Task brief = Precisely the lines from the one with "สามารถทำโลโก้ หรือติดชื่อหน่วยงานได้" through the end of the data, both included, must make up the response, each restated word for word.

Stored data entries
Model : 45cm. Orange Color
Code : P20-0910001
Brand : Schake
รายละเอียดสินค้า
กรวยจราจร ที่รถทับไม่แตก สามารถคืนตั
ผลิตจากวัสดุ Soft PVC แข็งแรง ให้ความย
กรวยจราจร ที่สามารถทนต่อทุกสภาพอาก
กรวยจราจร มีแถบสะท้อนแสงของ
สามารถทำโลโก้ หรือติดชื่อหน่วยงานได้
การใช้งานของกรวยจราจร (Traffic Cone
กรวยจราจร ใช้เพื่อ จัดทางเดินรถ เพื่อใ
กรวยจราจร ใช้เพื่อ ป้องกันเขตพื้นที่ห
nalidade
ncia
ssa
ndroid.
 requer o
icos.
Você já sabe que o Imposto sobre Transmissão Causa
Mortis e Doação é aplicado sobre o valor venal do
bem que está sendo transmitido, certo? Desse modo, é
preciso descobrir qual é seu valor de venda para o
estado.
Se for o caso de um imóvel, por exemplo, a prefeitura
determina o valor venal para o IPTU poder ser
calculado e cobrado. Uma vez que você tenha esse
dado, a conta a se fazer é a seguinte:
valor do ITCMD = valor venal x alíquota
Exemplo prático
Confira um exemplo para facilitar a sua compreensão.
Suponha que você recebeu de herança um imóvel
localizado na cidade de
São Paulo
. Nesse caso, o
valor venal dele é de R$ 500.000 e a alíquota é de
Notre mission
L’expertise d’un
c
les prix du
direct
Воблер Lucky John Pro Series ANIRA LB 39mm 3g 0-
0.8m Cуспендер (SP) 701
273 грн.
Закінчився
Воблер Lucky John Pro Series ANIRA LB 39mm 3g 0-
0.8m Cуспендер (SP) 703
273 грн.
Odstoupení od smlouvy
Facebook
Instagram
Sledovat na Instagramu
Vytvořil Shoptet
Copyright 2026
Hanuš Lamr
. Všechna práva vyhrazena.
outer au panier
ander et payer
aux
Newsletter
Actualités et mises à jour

Solution =
สามารถทำโลโก้ หรือติดชื่อหน่วยงานได้
การใช้งานของกรวยจราจร (Traffic Cone
กรวยจราจร ใช้เพื่อ จัดทางเดินรถ เพื่อใ
กรวยจราจร ใช้เพื่อ ป้องกันเขตพื้นที่ห
nalidade
ncia
ssa
ndroid.
 requer o
icos.
Você já sabe que o Imposto sobre Transmissão Causa
Mortis e Doação é aplicado sobre o valor venal do
bem que está sendo transmitido, certo? Desse modo, é
preciso descobrir qual é seu valor de venda para o
estado.
Se for o caso de um imóvel, por exemplo, a prefeitura
determina o valor venal para o IPTU poder ser
calculado e cobrado. Uma vez que você tenha esse
dado, a conta a se fazer é a seguinte:
valor do ITCMD = valor venal x alíquota
Exemplo prático
Confira um exemplo para facilitar a sua compreensão.
Suponha que você recebeu de herança um imóvel
localizado na cidade de
São Paulo
. Nesse caso, o
valor venal dele é de R$ 500.000 e a alíquota é de
Notre mission
L’expertise d’un
c
les prix du
direct
Воблер Lucky John Pro Series ANIRA LB 39mm 3g 0-
0.8m Cуспендер (SP) 701
273 грн.
Закінчився
Воблер Lucky John Pro Series ANIRA LB 39mm 3g 0-
0.8m Cуспендер (SP) 703
273 грн.
Odstoupení od smlouvy
Facebook
Instagram
Sledovat na Instagramu
Vytvořil Shoptet
Copyright 2026
Hanuš Lamr
. Všechna práva vyhrazena.
outer au panier
ander et payer
aux
Newsletter
Actualités et mises à jour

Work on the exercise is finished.